The Palestinian Authority Foreign Minister said that he had been present during the trilateral meeting convened by the U.S. President Barack Obama between Palestinian President Mahmoud Abbas and Israeli Prime Minister Benjamin Netanyahu. And, in that meeting, according to Al-Maliki, "Netanyahu raised a question about the legitmacy of the Palestinian partner, and wondered if there were a Palestinian partner".
Al-Maliki was not upbeat about the prospects for resuming negotiations. He said that the latest effort of U.S. Special Envoy George Mitchell, who was in the region this past weekend, "didn't produce much, and there has been no change in the Israeli position".
Al-Maliki reported that that on a recent day when there had been a demonstration in Ramallah in support of the Palestinian position on East Jerusalem, and the Old City's Al-Aqsa Mosque -- and, he said, the Israelis had been informed that the demonstration would take place in the center of Ramallah -- some 16 Israeli military jeeps "entered the city, raided the city, and got to the center of the city ... after six months of their absence".

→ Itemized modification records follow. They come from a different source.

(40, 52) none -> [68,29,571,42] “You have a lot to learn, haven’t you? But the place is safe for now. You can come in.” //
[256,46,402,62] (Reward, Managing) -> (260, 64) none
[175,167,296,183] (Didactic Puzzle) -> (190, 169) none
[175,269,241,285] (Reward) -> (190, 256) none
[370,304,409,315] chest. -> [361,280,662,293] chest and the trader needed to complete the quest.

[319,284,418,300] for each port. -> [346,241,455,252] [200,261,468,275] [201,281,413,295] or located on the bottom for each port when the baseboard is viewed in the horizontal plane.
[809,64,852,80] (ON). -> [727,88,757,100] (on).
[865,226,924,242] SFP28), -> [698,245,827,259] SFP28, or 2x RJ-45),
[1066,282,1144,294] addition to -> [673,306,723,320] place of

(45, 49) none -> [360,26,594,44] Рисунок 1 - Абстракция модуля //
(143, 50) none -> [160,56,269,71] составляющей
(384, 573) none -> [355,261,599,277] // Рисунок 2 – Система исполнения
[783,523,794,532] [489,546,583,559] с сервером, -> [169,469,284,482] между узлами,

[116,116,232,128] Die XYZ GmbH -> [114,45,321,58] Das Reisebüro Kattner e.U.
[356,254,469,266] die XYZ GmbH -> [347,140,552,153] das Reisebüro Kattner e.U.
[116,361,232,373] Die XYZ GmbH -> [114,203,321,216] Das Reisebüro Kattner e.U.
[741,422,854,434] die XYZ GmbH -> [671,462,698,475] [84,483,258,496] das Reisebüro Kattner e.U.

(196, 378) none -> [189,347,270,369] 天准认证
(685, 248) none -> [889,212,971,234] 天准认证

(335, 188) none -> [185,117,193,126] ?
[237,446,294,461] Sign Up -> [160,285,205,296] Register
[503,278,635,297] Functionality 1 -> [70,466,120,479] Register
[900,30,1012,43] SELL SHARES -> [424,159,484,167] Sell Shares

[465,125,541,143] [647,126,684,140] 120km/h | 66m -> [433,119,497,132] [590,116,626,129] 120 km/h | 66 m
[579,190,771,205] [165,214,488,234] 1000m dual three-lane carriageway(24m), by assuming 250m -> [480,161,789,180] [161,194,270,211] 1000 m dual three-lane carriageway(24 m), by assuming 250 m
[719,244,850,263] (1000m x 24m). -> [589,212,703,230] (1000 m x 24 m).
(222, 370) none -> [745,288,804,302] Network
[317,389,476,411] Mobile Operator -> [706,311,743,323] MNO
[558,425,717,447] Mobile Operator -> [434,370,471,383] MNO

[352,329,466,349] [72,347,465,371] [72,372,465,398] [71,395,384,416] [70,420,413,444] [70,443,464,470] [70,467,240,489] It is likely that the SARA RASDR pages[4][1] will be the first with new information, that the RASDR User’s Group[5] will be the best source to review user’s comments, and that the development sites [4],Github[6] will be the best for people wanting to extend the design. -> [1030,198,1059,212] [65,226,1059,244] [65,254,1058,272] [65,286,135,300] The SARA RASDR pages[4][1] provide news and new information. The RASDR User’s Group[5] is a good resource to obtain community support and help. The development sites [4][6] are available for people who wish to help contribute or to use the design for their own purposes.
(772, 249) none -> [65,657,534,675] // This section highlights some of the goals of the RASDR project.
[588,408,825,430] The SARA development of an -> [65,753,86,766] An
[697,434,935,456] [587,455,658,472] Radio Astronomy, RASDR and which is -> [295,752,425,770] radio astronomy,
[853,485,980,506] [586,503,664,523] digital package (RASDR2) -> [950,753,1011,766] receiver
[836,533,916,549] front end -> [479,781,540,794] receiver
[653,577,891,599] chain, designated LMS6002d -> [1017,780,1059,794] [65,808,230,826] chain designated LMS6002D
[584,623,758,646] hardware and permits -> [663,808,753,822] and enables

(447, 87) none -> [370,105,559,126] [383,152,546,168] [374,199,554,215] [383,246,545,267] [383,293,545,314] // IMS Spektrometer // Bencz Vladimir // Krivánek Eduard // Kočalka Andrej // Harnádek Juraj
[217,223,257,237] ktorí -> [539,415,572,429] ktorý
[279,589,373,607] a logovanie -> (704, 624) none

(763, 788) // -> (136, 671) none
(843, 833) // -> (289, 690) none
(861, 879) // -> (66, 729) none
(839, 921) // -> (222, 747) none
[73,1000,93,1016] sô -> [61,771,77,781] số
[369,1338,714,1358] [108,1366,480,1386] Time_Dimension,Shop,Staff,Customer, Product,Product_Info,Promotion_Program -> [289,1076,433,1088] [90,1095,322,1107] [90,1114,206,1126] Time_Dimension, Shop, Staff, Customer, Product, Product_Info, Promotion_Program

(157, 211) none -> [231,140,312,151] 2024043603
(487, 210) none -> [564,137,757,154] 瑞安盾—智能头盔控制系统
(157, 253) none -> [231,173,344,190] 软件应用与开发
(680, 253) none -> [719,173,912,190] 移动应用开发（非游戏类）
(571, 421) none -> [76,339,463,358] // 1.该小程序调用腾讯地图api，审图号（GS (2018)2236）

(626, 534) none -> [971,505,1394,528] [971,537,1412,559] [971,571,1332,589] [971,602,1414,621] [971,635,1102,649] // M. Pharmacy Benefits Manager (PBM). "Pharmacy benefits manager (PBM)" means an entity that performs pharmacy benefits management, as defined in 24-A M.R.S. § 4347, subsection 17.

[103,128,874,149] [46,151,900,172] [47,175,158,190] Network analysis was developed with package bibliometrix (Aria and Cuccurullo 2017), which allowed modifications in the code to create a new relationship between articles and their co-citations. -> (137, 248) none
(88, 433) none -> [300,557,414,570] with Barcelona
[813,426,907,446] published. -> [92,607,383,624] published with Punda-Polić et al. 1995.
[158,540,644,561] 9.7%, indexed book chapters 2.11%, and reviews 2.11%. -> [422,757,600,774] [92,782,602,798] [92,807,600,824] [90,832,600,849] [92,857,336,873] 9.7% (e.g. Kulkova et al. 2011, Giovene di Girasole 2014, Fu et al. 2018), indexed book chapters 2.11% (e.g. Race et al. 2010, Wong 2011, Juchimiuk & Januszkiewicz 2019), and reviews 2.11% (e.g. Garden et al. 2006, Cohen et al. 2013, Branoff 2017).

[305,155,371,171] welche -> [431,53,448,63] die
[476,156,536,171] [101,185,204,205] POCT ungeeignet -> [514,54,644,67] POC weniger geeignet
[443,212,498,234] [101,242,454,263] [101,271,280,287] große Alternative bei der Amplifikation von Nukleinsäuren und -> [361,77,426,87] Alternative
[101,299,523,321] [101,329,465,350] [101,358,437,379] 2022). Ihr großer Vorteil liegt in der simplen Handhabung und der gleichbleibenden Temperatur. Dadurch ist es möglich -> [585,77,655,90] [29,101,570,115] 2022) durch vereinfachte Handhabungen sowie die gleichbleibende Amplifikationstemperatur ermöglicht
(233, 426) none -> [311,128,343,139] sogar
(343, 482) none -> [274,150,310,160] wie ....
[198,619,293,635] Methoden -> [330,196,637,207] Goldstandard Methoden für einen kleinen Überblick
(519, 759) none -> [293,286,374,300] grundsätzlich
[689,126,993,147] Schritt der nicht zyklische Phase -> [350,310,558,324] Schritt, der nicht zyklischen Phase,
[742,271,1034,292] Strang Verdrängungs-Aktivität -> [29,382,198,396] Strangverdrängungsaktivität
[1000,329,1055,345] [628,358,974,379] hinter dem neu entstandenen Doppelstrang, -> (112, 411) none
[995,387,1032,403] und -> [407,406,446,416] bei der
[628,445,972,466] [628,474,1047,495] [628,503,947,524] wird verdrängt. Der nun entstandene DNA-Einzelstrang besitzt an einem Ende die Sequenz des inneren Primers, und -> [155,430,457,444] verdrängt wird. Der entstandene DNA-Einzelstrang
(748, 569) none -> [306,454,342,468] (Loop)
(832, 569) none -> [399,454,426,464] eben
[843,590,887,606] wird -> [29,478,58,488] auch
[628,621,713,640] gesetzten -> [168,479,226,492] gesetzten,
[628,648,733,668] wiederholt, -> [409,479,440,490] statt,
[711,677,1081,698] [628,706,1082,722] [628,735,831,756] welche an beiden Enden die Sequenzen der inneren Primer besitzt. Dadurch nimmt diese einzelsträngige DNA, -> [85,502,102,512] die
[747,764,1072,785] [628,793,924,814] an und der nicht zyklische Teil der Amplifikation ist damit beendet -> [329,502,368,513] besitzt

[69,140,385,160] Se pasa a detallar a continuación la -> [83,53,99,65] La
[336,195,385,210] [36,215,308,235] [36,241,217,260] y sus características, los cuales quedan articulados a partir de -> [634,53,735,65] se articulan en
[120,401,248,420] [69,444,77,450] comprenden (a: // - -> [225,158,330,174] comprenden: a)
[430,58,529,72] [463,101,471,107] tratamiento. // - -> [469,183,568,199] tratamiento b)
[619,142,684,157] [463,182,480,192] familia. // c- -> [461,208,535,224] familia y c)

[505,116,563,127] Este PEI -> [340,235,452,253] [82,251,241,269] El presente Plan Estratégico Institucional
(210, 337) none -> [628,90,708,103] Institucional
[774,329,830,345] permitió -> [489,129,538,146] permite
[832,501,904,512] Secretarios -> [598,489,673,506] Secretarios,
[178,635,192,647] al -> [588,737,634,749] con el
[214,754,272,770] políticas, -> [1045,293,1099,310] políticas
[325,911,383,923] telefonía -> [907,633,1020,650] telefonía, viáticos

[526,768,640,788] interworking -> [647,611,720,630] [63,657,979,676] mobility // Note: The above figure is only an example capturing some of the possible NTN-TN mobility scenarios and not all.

Israel's YNet news reported this evening that in the opening of the winter session of the Israeli parliament (Knesset) today, Israel's former Foreign Minister Tzipi Livni, who now leads the opposition because her political party (Kadima) beat Netanyahu's (Likud) by the narrowest of margins in Israeli elections last February, but she was not asked to form the new government, "accused Prime Minister Benjamin Netanyahu of being responsible for the uproar created by the United Nations report into the Israeli operation in Gaza. She hinted that Israel was the one who revealed that the Palestinians had deferred a Human Rights Council vote on the report, because the prime minister 'had to boast of his performance ... You have caused Israel to be in the corner and lost more and more strongholds of support and understanding every day, but who's counting? You have managed to beat the president of the United States, Israel's greatest friend, or at least this is the impression you and your people tried to convey after the meeting. You have managed to humiliate the only partner for a peace settlement Israel has. In short: We have beaten America, humiliated the Palestinians, [and] isolated ourselves". This story can be read in full here.
In response, Netanyahu said in the Knesset meeting that "We will not let Ehud Olmert, Tzipi Livni and Ehud Barak, who sent our sons to war, reach the Hague International Criminal Court". He reportedly said that Israel intended to block UN Human Rights Council consideration of the Goldstone report.
Meanwhile, an official in the Palestinian Ministry of Information confirmed that Palestinian Authority Economy Minister Basem Khoury, who had reportedly resigned because of the withdrawal of Palestinian support for the Human Rights Council's consideration of the Goldstone report, had changed his mind. According to the official, Khoury sent an SMS to Prime Minister Salam Fayyad saying that he preferred to resign in the circumstances, but he was later told there would be an Investigative Committee and asked to withdraw his resignation -- which he did. Despite his refusal to confirm this to media outlets including the Ma'an News Agency in Bethlehem, he reportedly did make the confirmation in a letter sent recently to the Deputy Minister of Information, the ministry official said. Khoury has recently been in Europe to work on re-convening the Human Rights Council -- but it is not clear how, exactly, he was given this mandate, or by whom.